Thomas made his will on 25 August 1642, in which he left his house in Chapel Street and two meadows to Elizabeth. He left the bulk of his fortune to his cousin, Edward Nash, including New Place. However, whilst he lived in the house, he was not the owner and did not have the right to dispose of the property. Elizabeth's mother, Susanna Hall, eldest daughter of William Shakespeare and the inheritor of the majority of his estate, was the legal owner. The Nashes lived with her in New Place. On 4 April 1647, Thomas Nash died. Elizabeth was his executrice and she and her mother obtained a deed of settlement to confirm that they were still the legal holders of Shakespeare's estates. Edward Nash took Elizabeth Nash to chancery court the following year, demanding that she honour the terms of her late husband's will. His legal bid was not successful.

==Second marriage==
On 5 June 1649, eighteen months after her first husband's death, Elizabeth married John Bernard (1604–74) of Abington, near Northampton. Bernard was a widower with several children. It is not known how they met, since he did not live near Stratford, but it was most likely through Elizabeth's Royalist connections. Like Nash, he had been a strong supporter of the Royalists in the Civil War. Five weeks after the marriage, Elizabeth's mother Susanna died. As a result, Elizabeth inherited the Shakespeare family property. The couple moved to Stratford, to live in New Place.

As a staunch Royalist, Bernard's social position improved dramatically after the Restoration in 1660. He was knighted on 25 September 1661, thus giving his wife the title Lady Bernard. They left Stratford to move into the Bernard family home in Abington. The couple had no children.
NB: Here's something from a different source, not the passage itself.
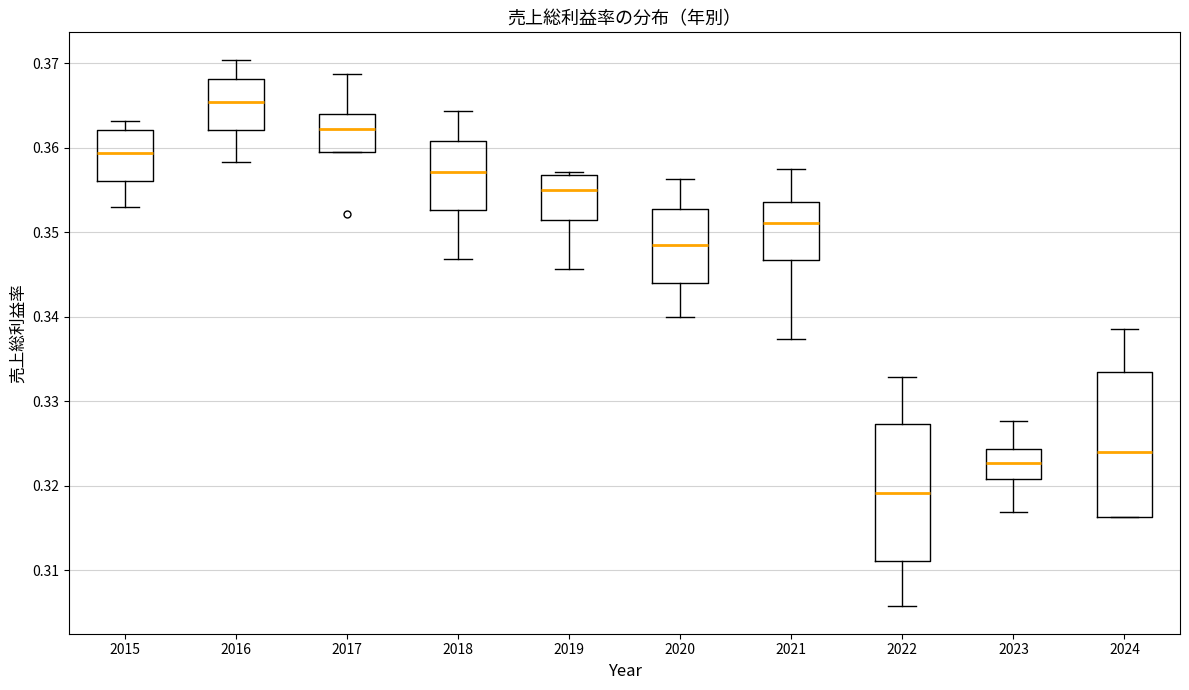

Where does the upper whisker of the box at x = 2017 end on the y-axis? The values are not printed on the chart, so give them approximately, as read against the axis.

0.369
In February 1662, Judith Quiney died in Stratford-upon-Avon, making Elizabeth Bernard the last descendant of William Shakespeare. She wrote her will on 29 January 1669, which did not give much to her husband, Sir John Bernard. Elizabeth died at Abington, Northamptonshire on 17 February 1670. There is a memorial plaque in the Church of Saint Peter & Paul, Abington, where she is buried.

The family home of Sir John and Lady Bernard is now a museum, Abington Park Museum, and the grounds are now a park in the town of Northampton.